On Thu, 26 Jun 2003 10:41, Downes, Stephen wrote:
> It was on this basis that I suggested that the probable implicit
> conclusion - that home schooling is superior - is incorrect, on the
> grounds that if these other factors were not considered, then it
> followed that parents are better teachers than teachers, which is
> implausible.

The conclusion is probably still correct, since I can't see any of the 
selection factors making enough of a difference to cover the relatively 
large delta in scores. The absolute numbers are large enough that the 
imbalance strikes most people as not being so significant - at least, 
until you push those scores under a bell curve and turn them into 
percentiles.

The second problem is, "what is a teacher?" If you define a teacher in 
the narrow sense of their measurable performance as a skilled classroom 
technician according to relatively abstract parameters, then the 
premise is clearly untenable.

If instead you define a teacher in the more pragmatic sense of being an 
individual capable of imparting information to another individual or 
groups of same, then your implied axiom that college training improves 
the results comes into question. Voice training or a drama course may 
be more effective, hour for hour, than teacher training.

A concrete eg of this is studies on criminal recidivism (discussed here: 
http://www.hypoglycemia.asn.au/articles/forgotten_factor_crimedebate.html) 
discovering that counsellors weren't as effective in preventing the 
recurrence of crime as was nutrition training. Not a result you'd 
expect.

Certainly, the axiom is well open to question in a home schooling 
environment, and I wonder when I see no evidence of anyone following 
that question back to the classroom environment in search of tunable 
parameters with which to make teacher training more effective.

The third problem lies in what is being taught.

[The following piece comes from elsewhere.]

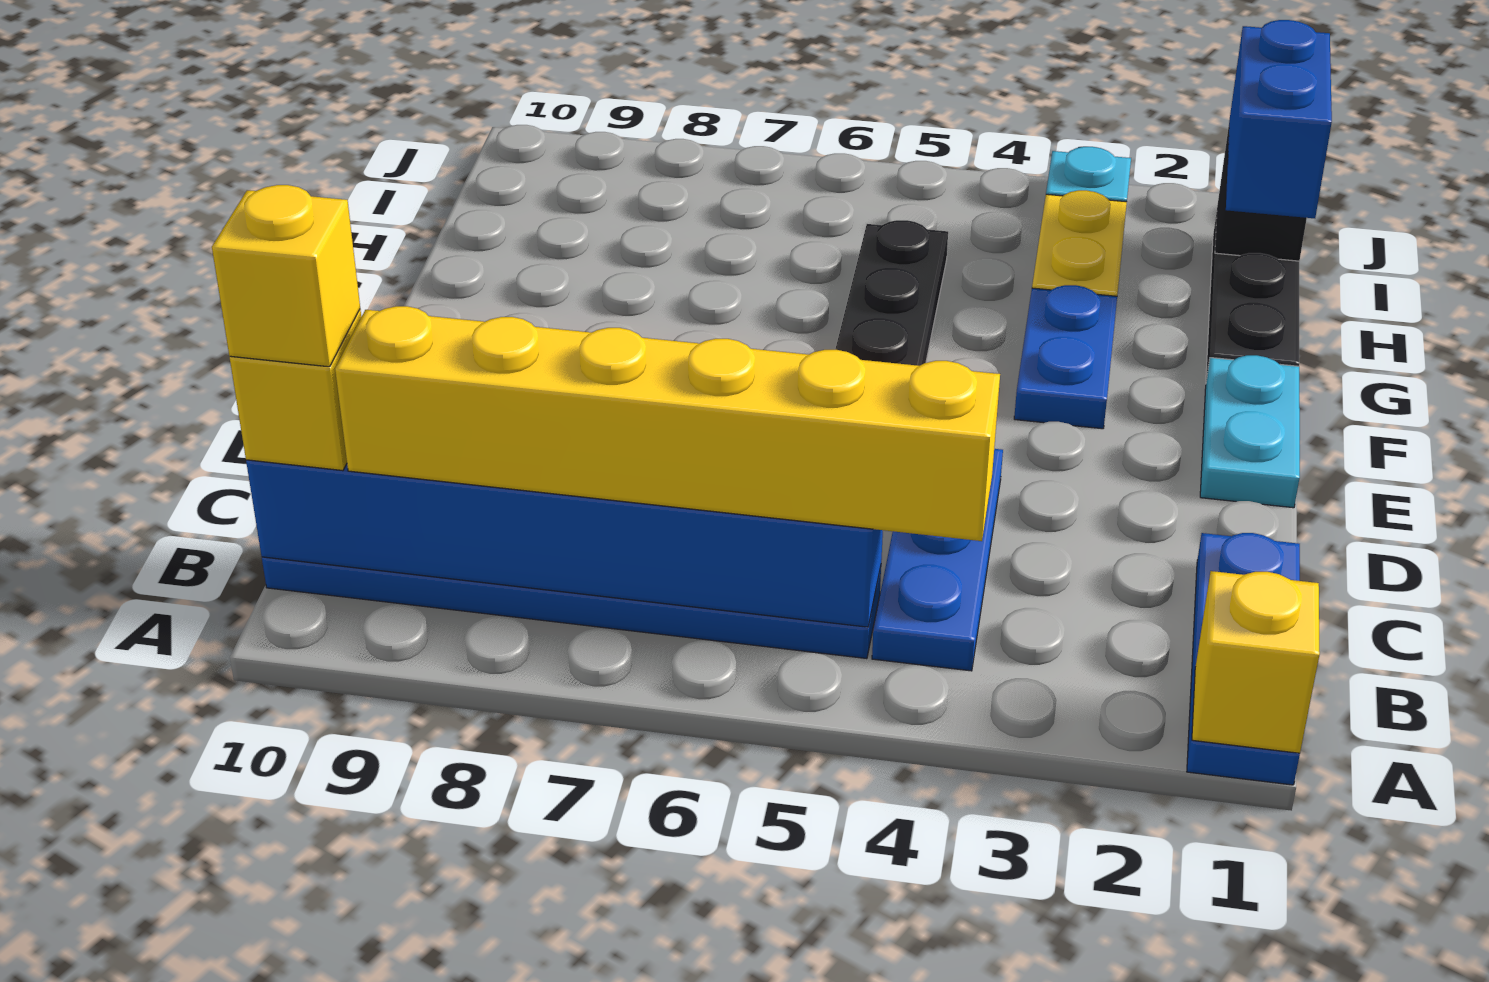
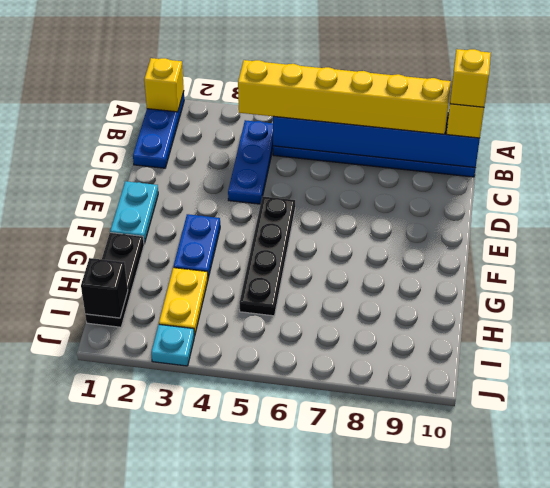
blue 1x2 brick [1226,20,1332,218] -> none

What makes you sure that 
the curriculum areas so far identified and formalised are so strongly 
related to the impartation and measurement of skills which will be 
effective in real life - even if "real life" is a laboratory somewhere?

It could well be that the application of parenting skills are more 
effective in leading scholars to study and adopt their materials than 
the best formal study technology applied without "adoption" by the 
scholar.

In short, I still think your approach was (for a researcher) very much 
on the subjective side and I strongly disagree with your conclusion 
that the metric used does not strongly apply. I recommend, albeit 
without the qualifications to back my recommendation, that you 
reconsider your axiom that parents cannot be, on average, better 
teachers than teachers.

If any of the other educators here are feeling brave, perhaps you'd like 
to comment on how many of your parenting skills are involved when you 
are doing your most rewarding and effective work?